On Monday, eight rescue teams from across Florida, as well as Israel and Mexico’s international rescue team, Topos Azteca, participated in the search. Out-of-state help also poured in, with Virginia sending an engineer from Fairfax County to assess which areas of the rubble were safe, according to Jeff Lewis, chief of the Fairfax County Fire Department.
Torches, specially trained dogs, and seismic acoustic sensors that resemble coffee cans and can hear tapping through rubble from dozens of feet away are among the tools used in urban search and rescue.

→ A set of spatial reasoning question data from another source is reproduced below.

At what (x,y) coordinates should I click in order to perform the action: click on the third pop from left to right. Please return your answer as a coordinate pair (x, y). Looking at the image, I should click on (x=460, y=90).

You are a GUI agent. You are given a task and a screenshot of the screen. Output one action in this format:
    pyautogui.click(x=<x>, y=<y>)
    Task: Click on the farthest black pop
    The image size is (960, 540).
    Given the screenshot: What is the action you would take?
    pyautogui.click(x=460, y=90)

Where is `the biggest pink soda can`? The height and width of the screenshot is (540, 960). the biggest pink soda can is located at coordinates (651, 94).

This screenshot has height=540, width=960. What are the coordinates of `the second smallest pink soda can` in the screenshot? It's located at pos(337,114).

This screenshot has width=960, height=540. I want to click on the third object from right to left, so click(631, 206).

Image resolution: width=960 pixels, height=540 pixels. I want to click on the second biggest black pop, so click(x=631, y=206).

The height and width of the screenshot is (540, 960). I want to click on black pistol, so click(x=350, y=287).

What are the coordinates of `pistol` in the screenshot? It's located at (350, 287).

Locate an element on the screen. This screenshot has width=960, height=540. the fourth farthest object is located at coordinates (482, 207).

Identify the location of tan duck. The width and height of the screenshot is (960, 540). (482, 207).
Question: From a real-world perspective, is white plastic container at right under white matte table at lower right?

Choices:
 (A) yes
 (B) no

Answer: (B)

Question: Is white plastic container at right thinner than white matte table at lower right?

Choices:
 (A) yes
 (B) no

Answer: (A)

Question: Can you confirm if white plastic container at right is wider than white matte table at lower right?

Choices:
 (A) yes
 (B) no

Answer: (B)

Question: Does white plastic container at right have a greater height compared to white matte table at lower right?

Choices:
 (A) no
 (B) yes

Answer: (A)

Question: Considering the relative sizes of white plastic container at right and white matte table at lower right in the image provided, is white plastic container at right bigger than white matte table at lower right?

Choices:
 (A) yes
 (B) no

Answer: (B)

The task at hand is extremely delicate. According to Gregg Favre, executive director of the St. Louis regional response system, first responders are essentially constructing a makeshift mineshaft in the hopes of reaching people who have been insulated in a void amid the debris.
According to Ken Keen, a retired three-star Army general who led the military’s relief efforts following the 2010 earthquake that devastated Haiti, the cruel randomness of the collapse will put strains not only on the families of the missing, but also on rescue teams working in heat, dust, and jagged fragments looking for miracles.
Despite the fact that rescuers have not found survivors since the collapse’s early hours, they have discovered items that remind them of who they are looking for: a football. A plush animal. T-shirt for a bar mitzvah.
Rescuers have gathered the belongings to be left at a memorial set up a block away. The memorial has become a place for those digging through the rubble to leave mementos — possibly once prized by their owners, but now treasured as the last traces of people who have vanished.
Eyal Golan was among those who took a bus from the Grand Beach Hotel to the rubble pile where his friend, Estelle Hedaya, who is still missing, once lived.
Golan tilted his head up, counting the units to Hedaya’s floor, and saw what he assumed was her apartment, which had been ripped in half by the collapse. He said the balcony and living room were fine, but the den and bedroom had been ripped apart — and the master bedroom had been destroyed. People around him dealt with the tragic scene in their own unique ways. Some people prayed quietly. Some people were staring at the structure. Others yelled the names of their missing loved ones into the midst of the devastation.